Sial bagi Budi, KPK menetapkan dirinya sebagai tersangka sehari sebelum dia menguikuti uji kepatutan dan kelayakan (fit and proper test) di DPR RI. Langkah ‘kontroversial’ KPK itu pun menuai badai dan memuncullkan Cicak vs Buaya jilid II.

Alih-alih menyeret Budi ke meja pengadilan, lembaga antirasuah itu bahkan sama sekali tak pernah berhasil menghadirkan Budi ke meja pemeriksaan penyidik KPK. Sejumlah pegawai KPK pun mengaku mendapat teror.

Kesialan KPK tidak berhenti. Budi mengajukan gugatan praperadilan penetapannya sebagai tersangka di Pengadilan Negeri Jakarta Selatan. Gugatan bekas Kapolda Bali itu dimenangkan hakim tunggal Sarpin Rizaldi. Padahal, saat itu, hukum di Indonesia tidak mengenal objek gugatan penetapan tersangka pada sidang praperadilan.
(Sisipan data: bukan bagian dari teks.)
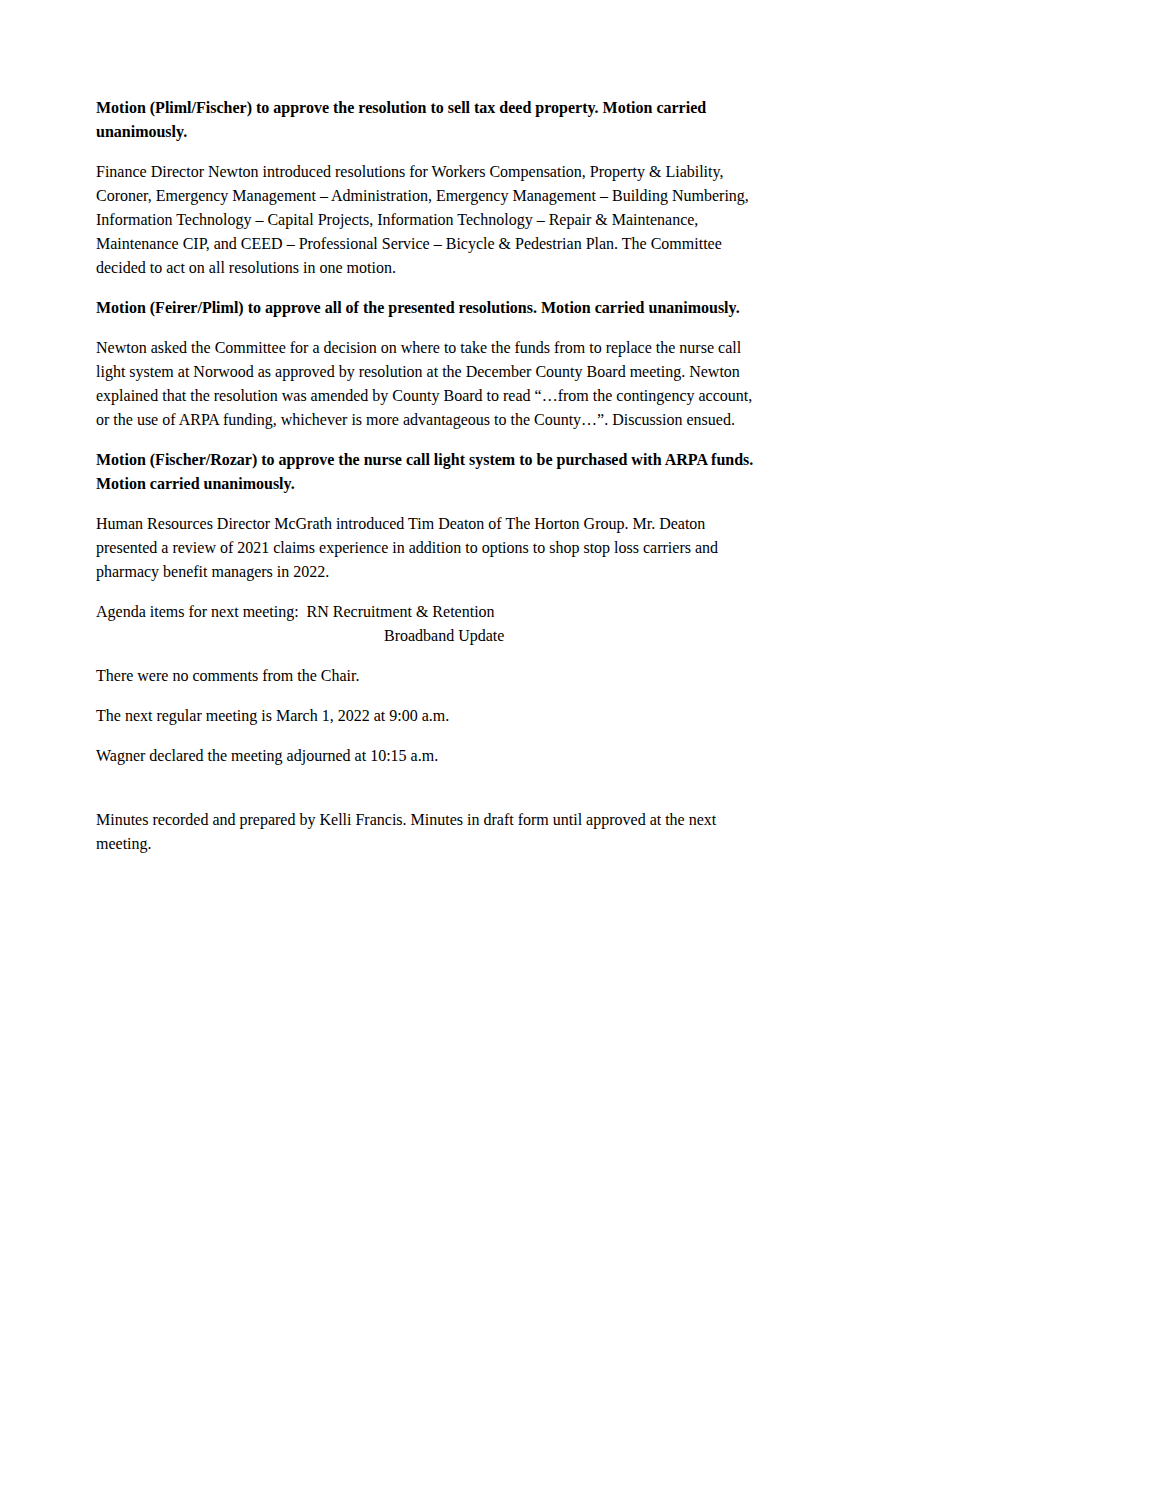Motion (Pliml/Fischer) to approve the resolution to sell tax deed property. Motion carried unanimously.
Finance Director Newton introduced resolutions for Workers Compensation, Property & Liability, Coroner, Emergency Management – Administration, Emergency Management – Building Numbering, Information Technology – Capital Projects, Information Technology – Repair & Maintenance, Maintenance CIP, and CEED – Professional Service – Bicycle & Pedestrian Plan. The Committee decided to act on all resolutions in one motion.
Motion (Feirer/Pliml) to approve all of the presented resolutions. Motion carried unanimously.
Newton asked the Committee for a decision on where to take the funds from to replace the nurse call light system at Norwood as approved by resolution at the December County Board meeting. Newton explained that the resolution was amended by County Board to read “…from the contingency account, or the use of ARPA funding, whichever is more advantageous to the County…”. Discussion ensued.
Motion (Fischer/Rozar) to approve the nurse call light system to be purchased with ARPA funds. Motion carried unanimously.
Human Resources Director McGrath introduced Tim Deaton of The Horton Group. Mr. Deaton presented a review of 2021 claims experience in addition to options to shop stop loss carriers and pharmacy benefit managers in 2022.
Agenda items for next meeting: RN Recruitment & Retention
Broadband Update
There were no comments from the Chair.
The next regular meeting is March 1, 2022 at 9:00 a.m.
Wagner declared the meeting adjourned at 10:15 a.m.
Minutes recorded and prepared by Kelli Francis. Minutes in draft form until approved at the next meeting.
Gugatan tersebut dikabulkan lantaran Sarpin menilai menilai Budi saat ditetapkan sebagai tersangka bukanlah penyelenggara negara. Pasalnya bekas ajudan Megawati Sekarnoputri itu ditetapkan sebagai tersangka saat menjabat Kepala Biro Pembinaan Karir Deputi Sumber Daya Manusia Mabes Polri.

Putusan tersebut merupakan pukulan telak bagi KPK. Itu adalah kali pertama selama satu dekade KPK berdiri penetapan tersangkanya dianulir pengadilan. Lebih berat lagi, KPK tidak diberi izin mengeluarkan Surat Perintah Penghentian Penyidikan (SP3).

Untuk mengakalinya, KPK kemudian melimpahkan kasus tersebut ke Kejaksaan Agung dengan dalih koordinasi supervisi. Pelimpahan tersebut dilakukan pada 2 Maret 2015. “KPK tidak mungkin menghentikan penyidikannya.

KPK akan menyerahkan penanganan perkara Budi Gunawan kepada kejaksaan agung. KPK akan menyerahkan berkas-berkas hasil penelidilkan dan penyidikan kepada kejaksaan agung,” ujar Jaksa Agung HM Prasetyo saat memberikan keterangan pers di KPK, Jakarta, Senin (2/3/2015).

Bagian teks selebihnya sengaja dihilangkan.